→ **Exercise text**:
Reading in a table from the web using pandas using pandas requires **lxml**:

In [None]:
# available?
!pip show lxml

If not available, please go to Anaconda and install it. Once installed, or if available, continue:

In [None]:
import pandas as pd

demoWeb=pd.read_html(linkWeb,
                  header=0,
                  attrs={'class': 'wikitable sortable'})

Notice that **demo** is not a data frame:

In [None]:
type(demoWeb)

In [None]:
#how many?
len(demoWeb)

In [None]:
# is it the last one?
demoWeb[2]

As we found the data frame, we create a new object, _demoRaw_, to keep it:

In [None]:
demoRaw=demoWeb[2].copy()

## Pre Processing

### Subset data

Just keep what you need; let's check the data head and tail:

In [None]:
demoRaw.head()

In [None]:
demoRaw.tail()

The data seems ok so far.

### Fix column names



In [None]:
demoRaw.columns

Notice above that the columns:
* Have weird names.
* Have spaces between words.

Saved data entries

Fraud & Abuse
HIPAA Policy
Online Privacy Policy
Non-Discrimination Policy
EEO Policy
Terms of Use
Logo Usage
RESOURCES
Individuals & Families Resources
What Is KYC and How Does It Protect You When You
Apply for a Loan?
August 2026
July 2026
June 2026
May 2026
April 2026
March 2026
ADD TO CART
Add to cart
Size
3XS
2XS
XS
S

→ **Apply what you read**:
A: Quote the pandas web-table text exactly, everything from "len(demoWeb)" down to "demoRaw=demoWeb[2].copy()".
B: Print every line of the records exactly as they appear, from the first record through the last.

→ **Answer list**:
A:
len(demoWeb)

In [None]:
# is it the last one?
demoWeb[2]

As we found the data frame, we create a new object, _demoRaw_, to keep it:

In [None]:
demoRaw=demoWeb[2].copy()

B:
Fraud & Abuse
HIPAA Policy
Online Privacy Policy
Non-Discrimination Policy
EEO Policy
Terms of Use
Logo Usage
RESOURCES
Individuals & Families Resources
What Is KYC and How Does It Protect You When You
Apply for a Loan?
August 2026
July 2026
June 2026
May 2026
April 2026
March 2026
ADD TO CART
Add to cart
Size
3XS
2XS
XS
S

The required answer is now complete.